NaHCO3 + HCl -> NaCl+H2O+CO2
What is the normality of a sodium bi carbonate solution containing 5.08g NaHCO3 in 150 ml solution?
Normality? H+ eqivalents is 2, so
Normality=molesNaHCO3/.150 * 2
How do i find the moles of NaHCO3?
do you add all the atomic masses.....giving you 84.004?
1120.05
or is it ......
5.08NaHCO3/150ml*1000ml/1L*2eq/84.004g NaHCO3 = 0.806 N
The definition of normality is number of milliequivalents/mL (or number equivalents/L).
Equivalent weight for NaHCO3 in the reaction shown = 23+1+12+48 = about 84 but you need to verify that and do it exactly. I'm just rounding the atomic weights to the nearest whole number.
So 5.08/84 = number of equivalents.
Then number of equivalents/0.150 L = normality = 0.403 N. Your answer of 0.806 is high by a factor of 2.
.403?
Yes, 0.403 N.
To find the normality (N) of a solution, you need to know the number of equivalents (eq) of the solute and the volume of the solution.
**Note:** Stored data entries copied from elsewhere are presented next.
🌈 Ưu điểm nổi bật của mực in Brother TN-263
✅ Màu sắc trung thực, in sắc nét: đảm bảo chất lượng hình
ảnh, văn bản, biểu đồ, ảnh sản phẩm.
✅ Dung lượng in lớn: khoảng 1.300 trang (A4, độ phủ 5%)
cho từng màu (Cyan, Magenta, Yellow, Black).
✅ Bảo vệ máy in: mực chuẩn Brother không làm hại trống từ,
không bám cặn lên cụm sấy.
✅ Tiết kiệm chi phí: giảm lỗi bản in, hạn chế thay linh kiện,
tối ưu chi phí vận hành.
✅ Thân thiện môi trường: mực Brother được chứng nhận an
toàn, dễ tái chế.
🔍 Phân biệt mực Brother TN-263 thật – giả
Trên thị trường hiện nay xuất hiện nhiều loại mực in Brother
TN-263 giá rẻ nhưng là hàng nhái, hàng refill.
In this case, the equation is NaHCO3 + HCl -> NaCl + H2O + CO2. From the equation, we can see that 1 mole of NaHCO3 reacts with 1 mole of HCl, and 1 mole of NaHCO3 gives 1 equivalent of NaHCO3.
First, calculate the number of moles of NaHCO3 in the solution using its molar mass. NaHCO3 has a molar mass of 84 g/mol.
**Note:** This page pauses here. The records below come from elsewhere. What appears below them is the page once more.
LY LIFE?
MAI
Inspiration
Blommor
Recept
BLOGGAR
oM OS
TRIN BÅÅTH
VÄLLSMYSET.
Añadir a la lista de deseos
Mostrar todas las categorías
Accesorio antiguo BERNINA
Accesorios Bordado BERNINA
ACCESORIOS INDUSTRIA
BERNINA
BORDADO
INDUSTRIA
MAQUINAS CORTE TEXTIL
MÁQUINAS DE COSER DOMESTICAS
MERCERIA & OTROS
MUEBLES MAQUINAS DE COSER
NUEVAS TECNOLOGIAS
Number of moles of NaHCO3 = Mass of NaHCO3 / Molar mass of NaHCO3 = 5.08 g / 84 g/mol = 0.06 mol
Since 1 mole of NaHCO3 gives 1 equivalent of NaHCO3, the number of equivalents is also 0.06 eq.
Next, convert the volume of the solution from milliliters (ml) to liters (L). There are 1000 ml in 1 L.
Volume of solution = 150 ml / 1000 = 0.15 L
Finally, calculate the normality using the formula:
N = Number of equivalents / Volume of solution
N = 0.06 eq / 0.15 L = 0.4 N
Therefore, the normality of the sodium bicarbonate solution containing 5.08 g NaHCO3 in 150 ml is 0.4 N.